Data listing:

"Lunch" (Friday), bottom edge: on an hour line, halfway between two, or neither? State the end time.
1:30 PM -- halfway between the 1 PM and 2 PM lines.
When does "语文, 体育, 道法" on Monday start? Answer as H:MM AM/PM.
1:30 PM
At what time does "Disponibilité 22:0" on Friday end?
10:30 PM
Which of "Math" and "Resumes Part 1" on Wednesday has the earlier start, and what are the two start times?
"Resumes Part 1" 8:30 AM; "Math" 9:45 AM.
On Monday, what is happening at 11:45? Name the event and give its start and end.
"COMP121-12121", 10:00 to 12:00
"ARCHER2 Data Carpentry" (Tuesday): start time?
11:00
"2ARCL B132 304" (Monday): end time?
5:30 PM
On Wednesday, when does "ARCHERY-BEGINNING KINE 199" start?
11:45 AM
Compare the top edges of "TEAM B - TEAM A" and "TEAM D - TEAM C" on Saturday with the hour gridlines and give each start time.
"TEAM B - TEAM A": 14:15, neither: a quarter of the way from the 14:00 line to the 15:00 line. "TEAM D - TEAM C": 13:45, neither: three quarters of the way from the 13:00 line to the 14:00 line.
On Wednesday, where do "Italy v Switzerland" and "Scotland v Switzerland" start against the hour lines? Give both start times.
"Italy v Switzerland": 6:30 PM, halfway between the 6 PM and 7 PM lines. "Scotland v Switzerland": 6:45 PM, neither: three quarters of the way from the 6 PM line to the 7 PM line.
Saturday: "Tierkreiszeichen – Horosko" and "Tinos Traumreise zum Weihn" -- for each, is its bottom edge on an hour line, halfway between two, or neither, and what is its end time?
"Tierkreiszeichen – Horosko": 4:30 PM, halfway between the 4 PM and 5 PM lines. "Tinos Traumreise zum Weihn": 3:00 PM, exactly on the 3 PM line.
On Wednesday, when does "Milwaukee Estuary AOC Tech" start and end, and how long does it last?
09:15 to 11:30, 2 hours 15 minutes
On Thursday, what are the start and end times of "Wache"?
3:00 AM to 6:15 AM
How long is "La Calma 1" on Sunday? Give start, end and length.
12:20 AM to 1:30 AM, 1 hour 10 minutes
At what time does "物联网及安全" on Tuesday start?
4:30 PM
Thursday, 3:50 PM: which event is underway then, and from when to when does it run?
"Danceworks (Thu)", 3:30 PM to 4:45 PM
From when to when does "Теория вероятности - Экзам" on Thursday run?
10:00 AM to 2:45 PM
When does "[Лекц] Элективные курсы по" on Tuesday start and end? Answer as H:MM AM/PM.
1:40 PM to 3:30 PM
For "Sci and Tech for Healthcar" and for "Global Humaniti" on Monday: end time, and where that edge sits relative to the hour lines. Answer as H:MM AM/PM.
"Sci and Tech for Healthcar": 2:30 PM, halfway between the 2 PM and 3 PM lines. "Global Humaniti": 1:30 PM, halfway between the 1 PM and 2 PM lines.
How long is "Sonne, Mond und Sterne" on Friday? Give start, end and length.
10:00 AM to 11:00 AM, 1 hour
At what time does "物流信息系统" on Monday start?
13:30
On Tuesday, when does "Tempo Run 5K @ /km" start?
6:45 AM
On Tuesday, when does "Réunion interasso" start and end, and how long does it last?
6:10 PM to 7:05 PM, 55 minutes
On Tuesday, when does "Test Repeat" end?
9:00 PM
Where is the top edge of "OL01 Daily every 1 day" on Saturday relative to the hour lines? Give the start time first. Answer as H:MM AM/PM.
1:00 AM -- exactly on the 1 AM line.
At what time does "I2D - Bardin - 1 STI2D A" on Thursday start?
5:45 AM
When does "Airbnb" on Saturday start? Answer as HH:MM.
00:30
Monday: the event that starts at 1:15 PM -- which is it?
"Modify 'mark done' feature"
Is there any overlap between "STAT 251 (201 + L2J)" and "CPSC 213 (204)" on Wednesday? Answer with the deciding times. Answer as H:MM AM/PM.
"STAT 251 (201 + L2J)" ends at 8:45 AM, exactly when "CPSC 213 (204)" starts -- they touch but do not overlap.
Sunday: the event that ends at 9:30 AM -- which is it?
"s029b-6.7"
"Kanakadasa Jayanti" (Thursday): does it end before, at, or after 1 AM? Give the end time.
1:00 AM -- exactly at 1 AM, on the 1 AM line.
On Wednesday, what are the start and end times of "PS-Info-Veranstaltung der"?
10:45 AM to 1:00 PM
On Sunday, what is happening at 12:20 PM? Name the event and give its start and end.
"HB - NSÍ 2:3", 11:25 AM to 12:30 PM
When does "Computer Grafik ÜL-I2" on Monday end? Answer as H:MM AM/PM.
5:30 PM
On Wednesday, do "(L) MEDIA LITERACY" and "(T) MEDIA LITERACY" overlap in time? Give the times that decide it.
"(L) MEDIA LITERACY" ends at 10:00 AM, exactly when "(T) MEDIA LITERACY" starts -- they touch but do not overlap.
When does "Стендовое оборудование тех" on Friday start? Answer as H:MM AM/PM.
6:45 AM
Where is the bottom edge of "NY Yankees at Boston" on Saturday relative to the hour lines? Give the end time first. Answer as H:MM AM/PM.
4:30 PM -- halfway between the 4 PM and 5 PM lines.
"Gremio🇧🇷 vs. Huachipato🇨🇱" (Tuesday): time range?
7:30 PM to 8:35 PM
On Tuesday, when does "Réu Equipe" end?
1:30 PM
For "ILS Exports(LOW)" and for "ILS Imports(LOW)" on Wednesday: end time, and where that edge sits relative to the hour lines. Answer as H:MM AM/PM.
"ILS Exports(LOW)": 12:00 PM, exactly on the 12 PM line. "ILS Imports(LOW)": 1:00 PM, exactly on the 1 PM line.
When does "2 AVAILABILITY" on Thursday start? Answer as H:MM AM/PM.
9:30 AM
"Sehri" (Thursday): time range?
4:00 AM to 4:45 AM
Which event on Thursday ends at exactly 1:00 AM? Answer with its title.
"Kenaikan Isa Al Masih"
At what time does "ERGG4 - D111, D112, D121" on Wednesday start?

Aim>
Rewrite the stretch of the data from its first line through the line containing "the 3 PM line." as a JSON array of strings, one string per line, omitting any blank lines.

Solution to this exercise>
[
  "\"Lunch\" (Friday), bottom edge: on an hour line, halfway between two, or neither? State the end time.",
  "1:30 PM -- halfway between the 1 PM and 2 PM lines.",
  "When does \"语文, 体育, 道法\" on Monday start? Answer as H:MM AM/PM.",
  "1:30 PM",
  "At what time does \"Disponibilité 22:0\" on Friday end?",
  "10:30 PM",
  "Which of \"Math\" and \"Resumes Part 1\" on Wednesday has the earlier start, and what are the two start times?",
  "\"Resumes Part 1\" 8:30 AM; \"Math\" 9:45 AM.",
  "On Monday, what is happening at 11:45? Name the event and give its start and end.",
  "\"COMP121-12121\", 10:00 to 12:00",
  "\"ARCHER2 Data Carpentry\" (Tuesday): start time?",
  "11:00",
  "\"2ARCL B132 304\" (Monday): end time?",
  "5:30 PM",
  "On Wednesday, when does \"ARCHERY-BEGINNING KINE 199\" start?",
  "11:45 AM",
  "Compare the top edges of \"TEAM B - TEAM A\" and \"TEAM D - TEAM C\" on Saturday with the hour gridlines and give each start time.",
  "\"TEAM B - TEAM A\": 14:15, neither: a quarter of the way from the 14:00 line to the 15:00 line. \"TEAM D - TEAM C\": 13:45, neither: three quarters of the way from the 13:00 line to the 14:00 line.",
  "On Wednesday, where do \"Italy v Switzerland\" and \"Scotland v Switzerland\" start against the hour lines? Give both start times.",
  "\"Italy v Switzerland\": 6:30 PM, halfway between the 6 PM and 7 PM lines. \"Scotland v Switzerland\": 6:45 PM, neither: three quarters of the way from the 6 PM line to the 7 PM line.",
  "Saturday: \"Tierkreiszeichen – Horosko\" and \"Tinos Traumreise zum Weihn\" -- for each, is its bottom edge on an hour line, halfway between two, or neither, and what is its end time?",
  "\"Tierkreiszeichen – Horosko\": 4:30 PM, halfway between the 4 PM and 5 PM lines. \"Tinos Traumreise zum Weihn\": 3:00 PM, exactly on the 3 PM line."
]